Isaiah 40:21-31; Psalm 147:1-12, 21c; 1 Corinthians 9:16-23; Mark 1:29-39

This past Friday it was announced that according to the results of a new scientific study, the very first stars in the entire cosmos began to shine a hundred million years later than previously thought. Scientists now say that after existence exploded into being with the Big Bang 13.9 billion years ago, it took 550 million years—rather than 440 million--for stars to begin to appear.

On Thursday last week, a team of planetary scientists in Australia released their amazing new finding that there are “hundreds of billions of Earth-like planets in our galaxy which might support life.”

And that stunning announcement came just two days after a report saying British scientists had found an 11.2 billion year old solar system (that’s twice the age of our sun) with five earth-sized planets in it that were already older than the earth is now, when the earth was just beginning to form four and a half billion years ago.

Can you even begin to get your head around that? I know I can’t.

Now listen to this announcement from our Old Testament lesson this morning:

“He sits enthroned above the circle of the earth, and its people are like grasshoppers. He stretches out the heavens like a canopy, and spreads them out like a tent to live in. ‘To whom will you compare me? Or who is my equal?’ says the Holy One. Lift your eyes and look to the heavens: Who created all these? He who brings out the starry hosts one by one, and calls them each by name. Because of his great power and mighty strength, not one of them is missing.”

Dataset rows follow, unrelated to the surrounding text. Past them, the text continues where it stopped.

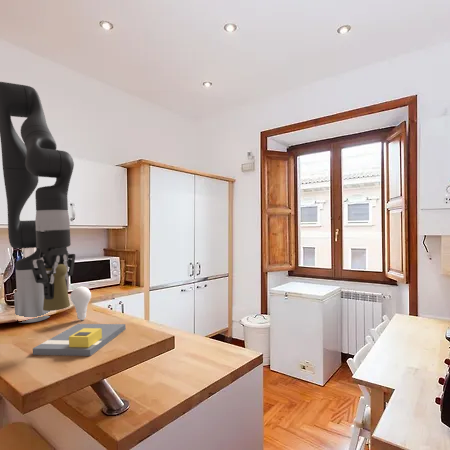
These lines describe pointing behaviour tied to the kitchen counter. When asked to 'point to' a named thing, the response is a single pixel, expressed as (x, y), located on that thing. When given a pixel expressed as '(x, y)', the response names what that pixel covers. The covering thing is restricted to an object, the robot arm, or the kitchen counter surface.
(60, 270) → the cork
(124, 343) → the kitchen counter surface
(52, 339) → the board
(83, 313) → the lightbulb
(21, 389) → the kitchen counter surface
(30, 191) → the robot arm
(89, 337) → the block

Now, is it any easier to get your head around that? Because it’s certainly not for me!

This scripture reading is a metaphor, of course, the language of poetry—but the reality it points to is as astonishing as the latest scientific discoveries du jour: A God so magnificent, so enormous, that by comparison we are mere grasshoppers…a God with power so vast that He created virtually everything we see when we look heavenward and more: billions of stars and galaxies, planets and exoplanets, light years of time and space beyond our wildest imaginings. Truly, this is an awesome God!

Now, some of you, like me, are old enough to remember our country’s earliest explorations of space. I think I’ve mentioned before that ever since I was a kid watching the grainy, static-filled broadcast of Neil Armstrong walking live on the moon (on the moon for heaven’s sake!) the contemplation of outer space has been inextricably linked for me with absolute awe for the God that created it. If ever I feel out of touch with what Gerard Manley Hopkins called “the grandeur of God”, all I have to do is look up at a star-filled sky and it takes my breath away. I imagine many of you have had the same experience.

“‘To whom will you compare me? Or who is my equal?’ asks the Holy One.”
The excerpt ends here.